J’avais trouvé dans un bouquin l’adresse de Monsieur Mocky… Je dis bien « Monsieur », parce qu’avec plus de cinquante longs métrages en cinquante ans, c’est tout simplement le réalisateur le plus prolifique du cinéma français. On l’a vu dans toutes les émissions télévisées, levant les bras au ciel et s’exclamant avec son franc-parler légendaire : « Mais ça baise de partout dans le cinéma ! Les filles, elles couchent toutes pour réussir qu’est-ce que vous croyez ! ». Et il a peut-être raison, le bougre…

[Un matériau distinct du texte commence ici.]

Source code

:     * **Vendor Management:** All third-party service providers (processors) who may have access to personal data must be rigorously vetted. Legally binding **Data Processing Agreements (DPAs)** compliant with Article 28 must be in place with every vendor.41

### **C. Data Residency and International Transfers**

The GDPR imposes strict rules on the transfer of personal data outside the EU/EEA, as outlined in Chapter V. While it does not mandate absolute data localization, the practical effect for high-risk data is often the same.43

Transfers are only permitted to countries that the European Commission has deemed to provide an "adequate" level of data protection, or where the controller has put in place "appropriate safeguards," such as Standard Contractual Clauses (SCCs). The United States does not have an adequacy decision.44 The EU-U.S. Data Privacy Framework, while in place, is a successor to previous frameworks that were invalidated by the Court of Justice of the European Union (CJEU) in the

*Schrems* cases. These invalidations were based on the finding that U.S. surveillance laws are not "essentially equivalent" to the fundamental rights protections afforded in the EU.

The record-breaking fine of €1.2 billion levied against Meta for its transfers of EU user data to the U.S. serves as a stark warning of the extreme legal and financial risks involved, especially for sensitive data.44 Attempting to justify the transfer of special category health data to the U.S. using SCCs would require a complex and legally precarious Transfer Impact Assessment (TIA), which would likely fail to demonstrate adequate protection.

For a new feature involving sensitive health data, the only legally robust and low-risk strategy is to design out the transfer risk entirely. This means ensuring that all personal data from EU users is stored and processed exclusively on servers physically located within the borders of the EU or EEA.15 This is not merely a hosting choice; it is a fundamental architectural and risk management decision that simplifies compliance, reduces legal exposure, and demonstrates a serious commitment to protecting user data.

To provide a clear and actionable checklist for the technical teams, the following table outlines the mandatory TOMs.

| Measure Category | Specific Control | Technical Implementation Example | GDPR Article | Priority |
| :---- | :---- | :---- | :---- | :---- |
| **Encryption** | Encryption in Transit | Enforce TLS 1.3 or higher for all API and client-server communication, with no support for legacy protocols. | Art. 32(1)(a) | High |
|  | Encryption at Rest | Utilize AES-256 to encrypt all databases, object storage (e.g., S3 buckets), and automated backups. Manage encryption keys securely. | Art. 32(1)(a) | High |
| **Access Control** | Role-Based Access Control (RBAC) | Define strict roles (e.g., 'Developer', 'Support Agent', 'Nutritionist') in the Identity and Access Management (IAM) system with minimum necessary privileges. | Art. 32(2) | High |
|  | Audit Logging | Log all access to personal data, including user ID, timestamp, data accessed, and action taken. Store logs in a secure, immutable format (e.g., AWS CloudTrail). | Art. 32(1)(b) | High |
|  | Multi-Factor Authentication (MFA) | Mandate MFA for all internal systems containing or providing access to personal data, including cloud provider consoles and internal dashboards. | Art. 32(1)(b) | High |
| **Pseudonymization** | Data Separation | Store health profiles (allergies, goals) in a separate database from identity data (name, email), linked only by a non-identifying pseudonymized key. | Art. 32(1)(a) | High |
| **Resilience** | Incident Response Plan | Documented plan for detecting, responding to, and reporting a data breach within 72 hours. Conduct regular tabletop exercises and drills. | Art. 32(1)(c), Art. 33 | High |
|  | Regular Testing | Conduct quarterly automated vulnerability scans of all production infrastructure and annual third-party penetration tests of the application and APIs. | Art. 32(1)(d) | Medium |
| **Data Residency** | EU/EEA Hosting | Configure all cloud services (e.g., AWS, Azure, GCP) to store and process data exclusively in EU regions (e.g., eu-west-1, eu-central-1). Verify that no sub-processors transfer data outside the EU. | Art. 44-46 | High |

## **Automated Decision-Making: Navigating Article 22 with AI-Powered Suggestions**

De plus, Mocky était l’idole de Jean-David, qui est un cinéphile averti, et je me suis donc fait un devoir de lui envoyer un long métrage que j’avais écrit : Cinq as d’un coup. Ça racontait l’histoire d’un escroc dragueur qui s’associe avec un magicien pour monter des arnaques… Eh ben, Mocky a aimé. Il m’a retourné une lettre dans laquelle il acceptait d’être le réalisateur du film, en précisant : « c’est drôle et bien écrit ». Du coup, j’ai envoyé le scénario à plusieurs maisons productions en soulignant que le réalisateur était déjà trouvé : il s’agissait de Jean-Pierre Mocky en personne. Ma démarche a été inutile : Les producteurs considèrent que Jean-Pierre Mocky n’est pas un bon commercial. Ce qui est tout à son honneur : Mocky, c’ est un artiste.

En tout cas du coup j’ai rencontré l’illustre Mocky . Avec ses immenses qualités, comme sa générosité, et ses gros défauts, comme son avarice légendaire. Effectivement, il a toujours été généreux avec moi. Au sens «figuré »… Il m’a toujours écouté et consacré du temps. Sur le plan financier, un jour, je l’ai rencontré avec un ami que j’aime beaucoup, un producteur, certes fauché, mais qui s’intéressait à mon film. Nous avons pris un verre ensemble, dans un des cafés hors de prix proche du domicile de Mocky. A la fin de l’entretien, l’éminent réalisateur s’est levé d’un coup en disant : « Bon, ben, c’est le producteur qui paye, hein ». Puis il a disparu…

Mocky est aussi connu pour ses coups de gueule en tournage. Il paraît que tous les comédiens français espèrent un jour se faire engueuler par ce réalisateur atypique. Il y a d’ailleurs une anecdote que je trouve savoureuse à ce propos… Jacques Villeret, qui tournait pour la première fois avec Mocky, voit ce dernier en train d’engueler son équipe, et pense en lui-même : « Moi qui n’aime pas les cris, là, je suis servi ! ». Mais Mocky se tourne à ce moment vers lui, et lui fait… un clin d’œil… . Je trouve ça tout à fait génial.

Je l’ai également vu un jour à moitié en pyjama, recevoir chez lui deux gros producteurs de musique qui, eux, étaient dans leurs petits souliers. Ils n’ont pas eu la possibilité d’ouvrir la bouche et se sont contenté de ponctuer toutes les phrases de Mocky d’un « Oui, monsieur Mocky ». Puis, il les a foutus dehors en me désignant : « Bon, je m’excuse, j’ai un invité ». Je ne suis même pas sûr que Mocky savait pourquoi les deux producteurs étaient venus le voir… J’ai de l’admiration pour ce mec car il se fout royalement des apparences, sans doute parce qu’il n’a plus rien à prouver.